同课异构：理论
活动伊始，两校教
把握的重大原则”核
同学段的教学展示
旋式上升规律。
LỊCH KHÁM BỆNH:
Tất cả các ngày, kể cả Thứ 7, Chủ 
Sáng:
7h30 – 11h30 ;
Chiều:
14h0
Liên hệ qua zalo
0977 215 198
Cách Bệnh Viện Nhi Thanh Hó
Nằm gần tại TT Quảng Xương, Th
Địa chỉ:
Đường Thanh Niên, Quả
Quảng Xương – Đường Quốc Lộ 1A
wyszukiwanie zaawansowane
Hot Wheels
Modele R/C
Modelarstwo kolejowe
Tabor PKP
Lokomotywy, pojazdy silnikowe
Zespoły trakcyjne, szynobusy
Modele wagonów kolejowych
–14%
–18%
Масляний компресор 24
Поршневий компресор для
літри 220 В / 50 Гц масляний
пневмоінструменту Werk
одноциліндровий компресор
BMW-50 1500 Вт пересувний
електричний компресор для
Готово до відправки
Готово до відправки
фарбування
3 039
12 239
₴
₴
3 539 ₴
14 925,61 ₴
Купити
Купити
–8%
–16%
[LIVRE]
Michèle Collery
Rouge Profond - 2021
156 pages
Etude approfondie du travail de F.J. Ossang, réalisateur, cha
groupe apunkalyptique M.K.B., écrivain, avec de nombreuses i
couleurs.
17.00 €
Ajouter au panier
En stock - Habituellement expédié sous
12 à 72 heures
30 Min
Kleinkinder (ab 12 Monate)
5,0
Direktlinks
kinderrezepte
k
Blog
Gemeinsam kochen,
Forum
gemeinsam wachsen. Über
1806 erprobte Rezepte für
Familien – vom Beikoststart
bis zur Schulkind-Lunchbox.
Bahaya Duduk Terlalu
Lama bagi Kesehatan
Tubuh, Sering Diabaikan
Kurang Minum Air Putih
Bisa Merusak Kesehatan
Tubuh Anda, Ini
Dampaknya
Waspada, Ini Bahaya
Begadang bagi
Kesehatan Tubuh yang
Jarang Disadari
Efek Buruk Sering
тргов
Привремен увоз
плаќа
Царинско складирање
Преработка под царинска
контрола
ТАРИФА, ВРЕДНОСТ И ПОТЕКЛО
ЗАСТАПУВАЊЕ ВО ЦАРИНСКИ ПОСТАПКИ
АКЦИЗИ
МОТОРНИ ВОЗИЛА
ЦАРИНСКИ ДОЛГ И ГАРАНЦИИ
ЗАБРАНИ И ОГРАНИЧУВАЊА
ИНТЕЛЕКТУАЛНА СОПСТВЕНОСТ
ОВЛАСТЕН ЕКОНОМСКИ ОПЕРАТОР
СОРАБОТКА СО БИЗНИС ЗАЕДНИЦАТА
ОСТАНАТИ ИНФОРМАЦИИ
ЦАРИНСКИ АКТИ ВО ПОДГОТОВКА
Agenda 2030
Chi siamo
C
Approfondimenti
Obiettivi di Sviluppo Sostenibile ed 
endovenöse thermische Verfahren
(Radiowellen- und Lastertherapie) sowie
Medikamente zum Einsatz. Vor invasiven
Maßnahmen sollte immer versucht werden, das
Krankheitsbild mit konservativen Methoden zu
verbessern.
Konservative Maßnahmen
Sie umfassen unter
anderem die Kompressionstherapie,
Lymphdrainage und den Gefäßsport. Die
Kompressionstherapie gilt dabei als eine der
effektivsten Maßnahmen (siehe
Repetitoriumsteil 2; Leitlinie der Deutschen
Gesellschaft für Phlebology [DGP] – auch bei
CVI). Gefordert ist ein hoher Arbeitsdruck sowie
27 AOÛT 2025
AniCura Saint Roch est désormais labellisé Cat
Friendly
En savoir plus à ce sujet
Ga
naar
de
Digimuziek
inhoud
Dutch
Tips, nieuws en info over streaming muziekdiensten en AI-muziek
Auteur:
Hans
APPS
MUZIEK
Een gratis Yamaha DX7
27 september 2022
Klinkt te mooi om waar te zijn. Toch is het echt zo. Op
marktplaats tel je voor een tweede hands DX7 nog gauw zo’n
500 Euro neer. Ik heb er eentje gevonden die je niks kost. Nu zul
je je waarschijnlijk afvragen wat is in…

> **Work task**: Reproduce the listing from its first line through the line containing "Kurang Minum Air Putih", keeping both of those lines and every line between them unchanged.

> **Task response**:
同课异构：理论
活动伊始，两校教
把握的重大原则”核
同学段的教学展示
旋式上升规律。
LỊCH KHÁM BỆNH:
Tất cả các ngày, kể cả Thứ 7, Chủ 
Sáng:
7h30 – 11h30 ;
Chiều:
14h0
Liên hệ qua zalo
0977 215 198
Cách Bệnh Viện Nhi Thanh Hó
Nằm gần tại TT Quảng Xương, Th
Địa chỉ:
Đường Thanh Niên, Quả
Quảng Xương – Đường Quốc Lộ 1A
wyszukiwanie zaawansowane
Hot Wheels
Modele R/C
Modelarstwo kolejowe
Tabor PKP
Lokomotywy, pojazdy silnikowe
Zespoły trakcyjne, szynobusy
Modele wagonów kolejowych
–14%
–18%
Масляний компресор 24
Поршневий компресор для
літри 220 В / 50 Гц масляний
пневмоінструменту Werk
одноциліндровий компресор
BMW-50 1500 Вт пересувний
електричний компресор для
Готово до відправки
Готово до відправки
фарбування
3 039
12 239
₴
₴
3 539 ₴
14 925,61 ₴
Купити
Купити
–8%
–16%
[LIVRE]
Michèle Collery
Rouge Profond - 2021
156 pages
Etude approfondie du travail de F.J. Ossang, réalisateur, cha
groupe apunkalyptique M.K.B., écrivain, avec de nombreuses i
couleurs.
17.00 €
Ajouter au panier
En stock - Habituellement expédié sous
12 à 72 heures
30 Min
Kleinkinder (ab 12 Monate)
5,0
Direktlinks
kinderrezepte
k
Blog
Gemeinsam kochen,
Forum
gemeinsam wachsen. Über
1806 erprobte Rezepte für
Familien – vom Beikoststart
bis zur Schulkind-Lunchbox.
Bahaya Duduk Terlalu
Lama bagi Kesehatan
Tubuh, Sering Diabaikan
Kurang Minum Air Putih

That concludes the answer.